Well, today is Good Friday, as you'll no doubt be aware. And how could you miss it? It's one of the only days of the year when everything shuts down. The TAB make the huge concession of only placing bets on races run overseas. Some people eat fish or chicken. Everyone, except for the poor sods at the TAB, gets the day off.
And you can cast your minds back, no doubt, to the various debates about what should and shouldn't be done on Good Friday. Should there be gambling? Should re-runs of "The Exorcist" be shown?
Which is strange, really, given how little significance the day itself still holds in society. Easter Sunday is an easier day to tackle, because at least then we get to eat eggs. Not that we tend to wait until the Sunday to eat them anyway - they've been on sale in Safeway ever since midnight of Valentine's Day.

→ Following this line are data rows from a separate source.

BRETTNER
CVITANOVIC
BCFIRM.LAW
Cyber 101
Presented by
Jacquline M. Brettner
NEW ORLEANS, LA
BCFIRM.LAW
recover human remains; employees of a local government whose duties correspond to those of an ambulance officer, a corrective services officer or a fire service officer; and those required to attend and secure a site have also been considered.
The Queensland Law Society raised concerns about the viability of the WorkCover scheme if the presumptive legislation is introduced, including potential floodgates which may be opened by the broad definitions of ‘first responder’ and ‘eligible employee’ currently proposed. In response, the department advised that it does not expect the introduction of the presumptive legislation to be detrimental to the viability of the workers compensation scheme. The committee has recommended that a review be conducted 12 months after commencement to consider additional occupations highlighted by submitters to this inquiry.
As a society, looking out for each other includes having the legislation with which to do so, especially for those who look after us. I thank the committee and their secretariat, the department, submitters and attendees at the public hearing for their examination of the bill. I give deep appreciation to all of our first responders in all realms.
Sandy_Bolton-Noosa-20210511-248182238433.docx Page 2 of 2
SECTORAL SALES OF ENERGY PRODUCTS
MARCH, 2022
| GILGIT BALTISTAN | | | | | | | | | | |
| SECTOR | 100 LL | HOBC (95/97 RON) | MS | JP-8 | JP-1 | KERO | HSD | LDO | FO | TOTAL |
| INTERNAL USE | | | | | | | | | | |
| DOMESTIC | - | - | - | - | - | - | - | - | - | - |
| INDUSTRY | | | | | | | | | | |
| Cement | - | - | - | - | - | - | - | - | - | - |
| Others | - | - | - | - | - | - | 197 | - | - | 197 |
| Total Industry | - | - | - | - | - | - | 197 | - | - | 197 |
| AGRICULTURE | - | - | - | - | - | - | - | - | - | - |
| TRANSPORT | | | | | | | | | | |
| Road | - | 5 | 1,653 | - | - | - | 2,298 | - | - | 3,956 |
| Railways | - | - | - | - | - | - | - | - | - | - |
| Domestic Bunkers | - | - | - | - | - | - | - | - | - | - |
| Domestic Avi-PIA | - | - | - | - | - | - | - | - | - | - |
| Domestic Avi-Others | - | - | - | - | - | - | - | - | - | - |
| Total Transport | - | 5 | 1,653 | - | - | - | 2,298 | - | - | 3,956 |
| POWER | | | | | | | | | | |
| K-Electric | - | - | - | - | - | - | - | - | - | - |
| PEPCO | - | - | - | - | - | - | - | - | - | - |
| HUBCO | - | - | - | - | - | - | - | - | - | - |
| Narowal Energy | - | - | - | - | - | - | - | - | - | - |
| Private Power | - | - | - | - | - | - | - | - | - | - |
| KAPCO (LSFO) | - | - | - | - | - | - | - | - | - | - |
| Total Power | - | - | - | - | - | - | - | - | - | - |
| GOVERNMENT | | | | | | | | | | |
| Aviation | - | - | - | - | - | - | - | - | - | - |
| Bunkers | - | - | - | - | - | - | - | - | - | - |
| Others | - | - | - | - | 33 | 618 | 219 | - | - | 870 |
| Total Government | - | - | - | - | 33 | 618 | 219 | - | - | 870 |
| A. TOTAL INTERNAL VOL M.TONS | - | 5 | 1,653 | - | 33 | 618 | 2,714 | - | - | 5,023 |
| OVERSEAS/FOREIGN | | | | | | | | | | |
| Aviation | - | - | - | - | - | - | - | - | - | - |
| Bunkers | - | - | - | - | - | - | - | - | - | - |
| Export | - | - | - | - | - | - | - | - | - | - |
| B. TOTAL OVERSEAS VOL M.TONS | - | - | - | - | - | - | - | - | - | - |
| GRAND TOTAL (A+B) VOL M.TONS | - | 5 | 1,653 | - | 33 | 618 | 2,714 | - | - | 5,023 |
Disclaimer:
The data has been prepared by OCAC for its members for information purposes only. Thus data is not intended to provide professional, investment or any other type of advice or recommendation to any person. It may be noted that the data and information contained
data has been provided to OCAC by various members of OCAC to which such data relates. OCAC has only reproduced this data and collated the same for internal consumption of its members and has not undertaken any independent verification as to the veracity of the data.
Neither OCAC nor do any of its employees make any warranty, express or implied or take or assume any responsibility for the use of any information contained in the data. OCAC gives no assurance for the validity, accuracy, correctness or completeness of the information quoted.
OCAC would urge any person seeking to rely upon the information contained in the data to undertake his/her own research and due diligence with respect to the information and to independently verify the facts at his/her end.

But why Good Friday? Is this one last remaining vestige of Christendom, that we still observe it, still keep it sacred, even if we're not quite sure why?
What, I wonder, would our society look like if Good Friday was no longer observed. Probably not much different to how it looks now, I suspect, only we'd have one fewer Public Holiday. No, that's not the important question. What we should really be thinking about is what our society would look like if Good Friday had never happened at all.
It's when we start to imagine that kind of society that the day becomes significant. If you have the time to think about it today, please do, before the chocolate eggs take over and we go back to work. It isn't just tradition that makes us still observe this day. It has a meaning - a deep one, that could really change all our lives if we let it. I hope that it can do that for you this year.